William Lyons attended Poulton-le-Fylde Grammar School where he was, in his own words, an ‘average scholar’; later he moved to Arnold House, a small private school in Lytham Road, Blackpool.  Lyons may have lacked scholastic skills but from an early age he showed an interest in mechanical items, particularly bicycles, which he used to repair for other boys at the school, but his real interest was in motor cycles and their engines.  He was too young to ride but knew some of the older brothers of his classmates who had motor cycles.  One of those whom he knew, Arnold Breakell, went off to war in 1914 and, unlike many others from school, returned home.  He sold Lyons his 1911 Triumph motor cycle, even though Lyons was still too young to take the bike out on a public road.  So Lyons pulled it apart and rebuilt it making some improvements; later he sold it at a profit.  Lyons did have a natural talent for engineering of this type but the masters at Arnold House did not care for this talent and failed to encourage it.
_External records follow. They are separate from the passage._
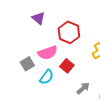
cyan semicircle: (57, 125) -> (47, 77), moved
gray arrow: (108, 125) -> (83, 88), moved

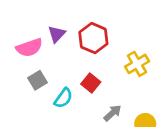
purple triangle: (38, 18) -> (57, 34), moved, turned 32
pink semicircle: (48, 53) -> (29, 48), moved

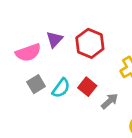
cyan semicircle: (63, 98) -> (61, 88), moved
gray arrow: (112, 113) -> (110, 101), moved

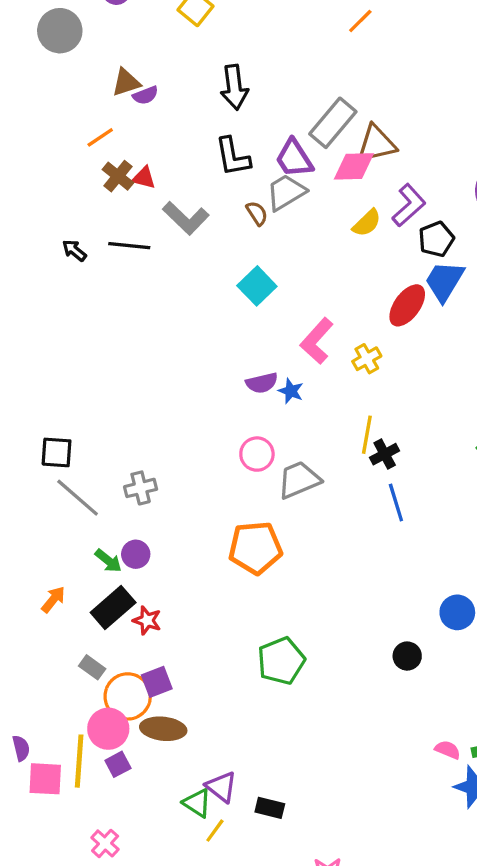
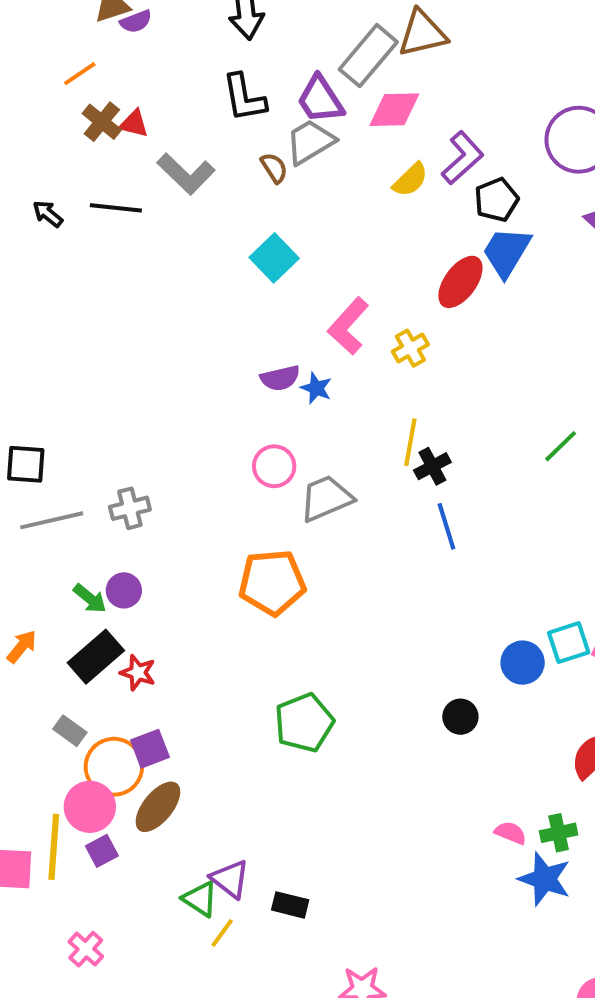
brown triangle: (376, 144) -> (422, 34), moved
gray line: (78, 498) -> (52, 520), turned -54
brown ellipse: (163, 729) -> (158, 807), turned -57

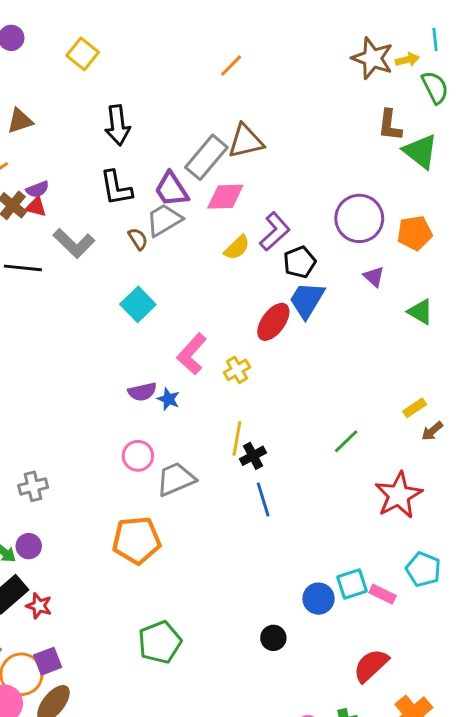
purple semicircle: (136, 22) -> (37, 189), moved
On leaving school in July 1917 Lyons was due to become an apprentice at Vickers shipbuilding yard at Barrow-in-Furness, he had attended a special course to help him with the apprenticeship examination, but his heart was not in shipbuilding and he was not keen to follow that path.  His father came to the rescue; he knew the Managing Director of Crossley Motors in Gorton, Manchester, and asked if there was a place for his son.  The result was that young Lyons took up an apprenticeship with them.  Part of the arrangement included studying engineering at Manchester Technical College some of the week.  Lyons wanted to get closer to the Crossley cars but production at the time was concentrated on ambulances and lorries for the military.  Unhappy with this, he left Crossley and moved back to Blackpool, where he found work with Jackson Brothers (later Brown and Mallalieu), a leading Blackpool motor dealer.  Here he learned more about motorcars than he had with Crossley; how they were made and how they worked.  He also learned how to demonstrate a model to a prospective customer and, importantly, how to close a sale.  World War One had ended and life in Britain was slowly getting back to normal.  He was much happier in these surroundings of a busy garage with sales of new cars and workshops to keep them going.  He also attended the first post-war motor show in London in 1919 where he helped on the Brown and Mallalieu stand.  William Lyons was just eighteen-years-old and was now as experienced with motor cars as he was with motorcycles, but when a new General Manager, Charles Hayes, was appointed to oversee the expanding business, Lyons found many of his responsibilities taken away.  He may have had the experience but his age was against him.  Consequently, Lyons’s services were dispensed with and in 1920 he found himself unemployed.  To fill in the time he helped in his father’s music shop by repairing and re-tuning some of the pianos that were sent to their workshops, but he was determined to get back into the automotive world.  Incidentally, to the end of his days Lyons retained an interest in pianos and if a problem arose with the family instrument, he would take it to pieces and rebuild it.  His younger daughter Mary recalled that it was not always a success.